So full disclosure: I work as a software developer for an EV charging company and I'm currently directly involved in their contactless payment efforts.
A lot of the problems of payment for EV charging ultimately comes down to banks/payment gateways. A lot of them have quite tight time limits between a pre-auth and confirm which is sort of uniquely a problem for EV charging where there may be hours between when you take a pre-auth and the charge starts and when the charge ends and you can confirm the actual amount used. There are also some that basically take the view that it's a new and scary market with a different risk profile and they want nothing to do with it. That leaves you with quite a small pool of financial institutions you can work with and they all know this and will try to screw you over on transaction fees and/or will treat any support requests as the lowest possible priority. This is even more true right now with legislation pending to force all charge point operators to implement contactless payments within the next year or so.
I was actually quite interested to see how the pay-at-pump system "negotiated" the pre-auth down until it was accepted. I'm guessing it effectively uses a binary search - start at £140 then if that fails try £70 then £35 then £18 (rounded from £17.50) then £9 and presumably if that hadn't worked would then try £5, £3, £2 and £1. I honestly hadn't seen that done before and I might just have a go at convincing the powers that be that it would a decent system to implement for EV payment.

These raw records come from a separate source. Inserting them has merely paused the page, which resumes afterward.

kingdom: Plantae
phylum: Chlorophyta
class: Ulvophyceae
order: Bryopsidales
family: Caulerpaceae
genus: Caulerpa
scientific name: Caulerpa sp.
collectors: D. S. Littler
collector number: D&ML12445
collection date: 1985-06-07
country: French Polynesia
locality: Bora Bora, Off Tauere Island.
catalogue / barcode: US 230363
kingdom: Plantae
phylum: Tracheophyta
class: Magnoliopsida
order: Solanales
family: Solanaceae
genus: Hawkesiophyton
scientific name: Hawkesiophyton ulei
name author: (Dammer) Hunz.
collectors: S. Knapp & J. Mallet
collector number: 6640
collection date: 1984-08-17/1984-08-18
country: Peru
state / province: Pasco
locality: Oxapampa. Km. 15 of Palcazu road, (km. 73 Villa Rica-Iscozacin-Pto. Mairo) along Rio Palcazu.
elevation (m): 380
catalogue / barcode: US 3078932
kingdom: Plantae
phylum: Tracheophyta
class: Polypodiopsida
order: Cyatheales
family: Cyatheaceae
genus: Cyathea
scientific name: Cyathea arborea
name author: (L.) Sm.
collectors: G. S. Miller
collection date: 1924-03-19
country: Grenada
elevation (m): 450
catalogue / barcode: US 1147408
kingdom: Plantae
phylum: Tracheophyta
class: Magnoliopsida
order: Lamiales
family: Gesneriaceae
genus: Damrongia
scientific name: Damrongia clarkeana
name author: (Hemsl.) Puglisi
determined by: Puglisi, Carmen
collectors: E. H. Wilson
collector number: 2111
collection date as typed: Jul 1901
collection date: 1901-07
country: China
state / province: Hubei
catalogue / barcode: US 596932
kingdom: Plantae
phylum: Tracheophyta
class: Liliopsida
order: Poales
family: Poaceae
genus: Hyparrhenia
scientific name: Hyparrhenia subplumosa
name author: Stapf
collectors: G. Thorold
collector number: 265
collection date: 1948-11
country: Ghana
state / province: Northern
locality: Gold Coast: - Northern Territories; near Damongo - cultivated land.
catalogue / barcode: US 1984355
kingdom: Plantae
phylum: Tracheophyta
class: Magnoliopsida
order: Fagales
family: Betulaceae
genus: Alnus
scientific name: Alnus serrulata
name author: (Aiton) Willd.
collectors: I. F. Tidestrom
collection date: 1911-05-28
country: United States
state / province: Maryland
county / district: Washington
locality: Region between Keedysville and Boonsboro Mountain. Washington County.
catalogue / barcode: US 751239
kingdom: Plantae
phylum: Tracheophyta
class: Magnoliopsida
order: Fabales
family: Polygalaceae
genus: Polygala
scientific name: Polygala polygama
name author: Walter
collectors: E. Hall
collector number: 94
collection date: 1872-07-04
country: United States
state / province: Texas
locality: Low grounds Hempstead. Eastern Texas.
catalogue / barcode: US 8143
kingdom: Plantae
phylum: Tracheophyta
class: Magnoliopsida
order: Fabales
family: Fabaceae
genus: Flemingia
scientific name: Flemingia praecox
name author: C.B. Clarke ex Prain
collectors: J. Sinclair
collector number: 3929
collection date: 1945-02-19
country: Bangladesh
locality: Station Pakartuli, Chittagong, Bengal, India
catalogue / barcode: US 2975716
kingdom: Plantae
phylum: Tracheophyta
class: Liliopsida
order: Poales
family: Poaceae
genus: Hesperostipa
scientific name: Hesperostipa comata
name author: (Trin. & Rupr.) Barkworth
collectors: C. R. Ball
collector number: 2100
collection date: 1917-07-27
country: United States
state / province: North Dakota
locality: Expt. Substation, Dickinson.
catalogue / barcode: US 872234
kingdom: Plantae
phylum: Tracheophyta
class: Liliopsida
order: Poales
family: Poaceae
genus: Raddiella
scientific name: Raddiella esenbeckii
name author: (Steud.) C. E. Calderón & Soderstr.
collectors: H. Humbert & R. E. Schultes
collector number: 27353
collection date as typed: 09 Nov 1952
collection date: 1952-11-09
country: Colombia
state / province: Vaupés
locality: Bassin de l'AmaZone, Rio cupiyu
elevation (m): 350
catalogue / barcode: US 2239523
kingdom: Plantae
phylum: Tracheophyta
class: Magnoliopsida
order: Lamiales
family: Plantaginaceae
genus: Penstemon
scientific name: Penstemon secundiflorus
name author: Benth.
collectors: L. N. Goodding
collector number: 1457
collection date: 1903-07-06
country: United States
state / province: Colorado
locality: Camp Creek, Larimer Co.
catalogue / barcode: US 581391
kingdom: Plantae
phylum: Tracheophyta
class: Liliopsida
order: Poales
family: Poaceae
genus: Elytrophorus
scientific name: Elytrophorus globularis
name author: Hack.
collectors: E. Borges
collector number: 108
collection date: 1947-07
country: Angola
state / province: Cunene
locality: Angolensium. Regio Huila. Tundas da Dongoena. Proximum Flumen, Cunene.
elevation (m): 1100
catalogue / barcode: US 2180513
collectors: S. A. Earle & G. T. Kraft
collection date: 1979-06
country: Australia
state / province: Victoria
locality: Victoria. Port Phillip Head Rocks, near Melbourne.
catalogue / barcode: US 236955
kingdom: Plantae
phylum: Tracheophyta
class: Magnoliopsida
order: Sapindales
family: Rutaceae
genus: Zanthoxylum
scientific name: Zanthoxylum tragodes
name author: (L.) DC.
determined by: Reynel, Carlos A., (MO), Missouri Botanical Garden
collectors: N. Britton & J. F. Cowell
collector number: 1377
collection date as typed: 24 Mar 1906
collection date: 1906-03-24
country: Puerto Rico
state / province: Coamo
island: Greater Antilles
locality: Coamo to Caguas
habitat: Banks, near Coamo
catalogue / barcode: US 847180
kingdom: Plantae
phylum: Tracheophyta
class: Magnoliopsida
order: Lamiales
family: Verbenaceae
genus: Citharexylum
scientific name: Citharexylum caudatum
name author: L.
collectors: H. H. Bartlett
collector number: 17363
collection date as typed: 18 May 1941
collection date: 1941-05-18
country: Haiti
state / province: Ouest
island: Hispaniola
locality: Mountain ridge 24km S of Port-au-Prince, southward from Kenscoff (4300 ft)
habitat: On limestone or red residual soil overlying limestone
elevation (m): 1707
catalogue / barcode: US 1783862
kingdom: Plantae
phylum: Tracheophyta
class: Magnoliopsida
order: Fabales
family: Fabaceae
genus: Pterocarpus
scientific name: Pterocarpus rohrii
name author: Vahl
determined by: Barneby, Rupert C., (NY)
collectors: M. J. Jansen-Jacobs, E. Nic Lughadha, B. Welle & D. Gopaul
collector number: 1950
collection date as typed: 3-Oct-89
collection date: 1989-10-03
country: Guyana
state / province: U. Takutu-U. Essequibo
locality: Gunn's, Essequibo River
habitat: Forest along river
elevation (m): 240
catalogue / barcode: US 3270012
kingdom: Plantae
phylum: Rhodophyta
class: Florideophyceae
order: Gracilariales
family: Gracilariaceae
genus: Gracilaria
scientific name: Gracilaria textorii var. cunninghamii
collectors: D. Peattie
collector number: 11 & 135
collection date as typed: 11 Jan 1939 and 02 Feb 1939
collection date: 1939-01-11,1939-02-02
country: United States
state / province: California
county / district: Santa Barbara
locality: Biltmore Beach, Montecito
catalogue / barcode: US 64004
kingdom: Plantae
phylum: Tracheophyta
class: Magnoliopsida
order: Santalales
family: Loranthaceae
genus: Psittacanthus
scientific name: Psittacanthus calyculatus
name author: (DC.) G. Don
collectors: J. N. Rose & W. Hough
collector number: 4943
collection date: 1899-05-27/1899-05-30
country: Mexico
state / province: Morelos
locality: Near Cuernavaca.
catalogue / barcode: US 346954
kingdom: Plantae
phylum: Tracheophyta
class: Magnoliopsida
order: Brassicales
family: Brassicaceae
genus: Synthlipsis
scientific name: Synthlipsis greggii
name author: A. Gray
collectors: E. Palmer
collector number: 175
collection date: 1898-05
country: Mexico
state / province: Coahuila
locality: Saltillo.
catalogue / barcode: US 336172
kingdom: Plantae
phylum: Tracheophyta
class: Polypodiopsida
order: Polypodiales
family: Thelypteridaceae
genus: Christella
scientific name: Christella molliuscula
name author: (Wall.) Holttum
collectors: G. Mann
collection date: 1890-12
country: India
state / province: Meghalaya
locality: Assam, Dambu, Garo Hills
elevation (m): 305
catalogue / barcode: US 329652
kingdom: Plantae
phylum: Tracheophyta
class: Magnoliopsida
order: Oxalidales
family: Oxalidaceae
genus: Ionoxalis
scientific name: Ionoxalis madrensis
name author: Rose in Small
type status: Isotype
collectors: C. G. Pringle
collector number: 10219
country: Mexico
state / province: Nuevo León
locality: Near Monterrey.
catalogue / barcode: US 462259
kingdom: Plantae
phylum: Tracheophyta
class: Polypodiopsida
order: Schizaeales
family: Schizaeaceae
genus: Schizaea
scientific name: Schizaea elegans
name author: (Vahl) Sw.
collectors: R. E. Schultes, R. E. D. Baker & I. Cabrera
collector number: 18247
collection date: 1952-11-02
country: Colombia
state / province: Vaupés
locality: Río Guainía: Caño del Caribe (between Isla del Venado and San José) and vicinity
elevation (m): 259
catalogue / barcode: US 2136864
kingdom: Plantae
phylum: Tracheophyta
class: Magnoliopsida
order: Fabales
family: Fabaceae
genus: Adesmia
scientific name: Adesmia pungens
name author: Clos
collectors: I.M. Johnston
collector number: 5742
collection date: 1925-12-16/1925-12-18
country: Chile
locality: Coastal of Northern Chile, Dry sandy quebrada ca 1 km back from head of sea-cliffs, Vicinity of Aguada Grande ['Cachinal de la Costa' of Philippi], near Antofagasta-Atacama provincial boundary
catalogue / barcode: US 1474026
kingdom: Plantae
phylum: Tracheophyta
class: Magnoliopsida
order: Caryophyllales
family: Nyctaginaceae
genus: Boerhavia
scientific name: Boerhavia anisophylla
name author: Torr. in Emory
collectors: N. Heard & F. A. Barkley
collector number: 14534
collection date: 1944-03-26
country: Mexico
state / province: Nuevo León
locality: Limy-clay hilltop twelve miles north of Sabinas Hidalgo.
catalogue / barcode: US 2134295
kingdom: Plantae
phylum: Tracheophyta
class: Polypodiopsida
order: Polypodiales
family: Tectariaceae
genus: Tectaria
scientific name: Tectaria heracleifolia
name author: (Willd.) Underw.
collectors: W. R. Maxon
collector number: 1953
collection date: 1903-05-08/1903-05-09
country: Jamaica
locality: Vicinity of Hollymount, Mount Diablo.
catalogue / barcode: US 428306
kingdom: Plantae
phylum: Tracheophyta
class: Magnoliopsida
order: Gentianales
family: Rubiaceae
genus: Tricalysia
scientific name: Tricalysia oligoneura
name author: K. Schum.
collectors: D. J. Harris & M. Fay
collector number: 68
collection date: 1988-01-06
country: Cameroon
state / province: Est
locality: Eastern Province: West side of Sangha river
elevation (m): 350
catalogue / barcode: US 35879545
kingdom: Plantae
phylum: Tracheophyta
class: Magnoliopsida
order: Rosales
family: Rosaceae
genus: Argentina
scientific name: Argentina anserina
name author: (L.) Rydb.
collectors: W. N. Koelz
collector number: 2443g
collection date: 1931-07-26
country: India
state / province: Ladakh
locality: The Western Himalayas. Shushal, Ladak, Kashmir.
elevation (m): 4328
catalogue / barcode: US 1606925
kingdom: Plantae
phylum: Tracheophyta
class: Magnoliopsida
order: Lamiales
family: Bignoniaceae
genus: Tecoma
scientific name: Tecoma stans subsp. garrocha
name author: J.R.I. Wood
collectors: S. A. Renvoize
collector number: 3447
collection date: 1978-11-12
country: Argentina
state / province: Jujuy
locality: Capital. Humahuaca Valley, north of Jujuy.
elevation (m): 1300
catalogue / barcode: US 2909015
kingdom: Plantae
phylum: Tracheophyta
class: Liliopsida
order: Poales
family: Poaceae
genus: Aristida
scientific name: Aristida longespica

On his point about the government mandating that charging station should be able to take a range of RFID tokens (like his Octopus Electroverse card) - that's actually
sort of in the draft legislation although it's pretty vague as to how they expect it all to work. The problem here is again more of a business issue than a technical one: the idea is basically that you can split the actors in an EV charging transaction into two, the MSP (Mobility Service Provider) who handle user accounts and billing and so forth and the CPO (Charge Point Operator) who install and run the actually charge points and who have to pay for the electricity. The margins on EV charging are relatively low - particularly on the slower AC chargers (partly due to the fact that everyone already buys electricity for their house and so has a baseline for how much it costs whereas I imagine very few people have much of an idea of how much their petrol is getting marked up) and third party MSPs (like Octopus Electroverse) all want their cut so at the moment most CPOs are set up to have both parts of the process in house and I don't really see this changing until they are forced to by law so we're just going to have to wait and see how it all shakes out I think.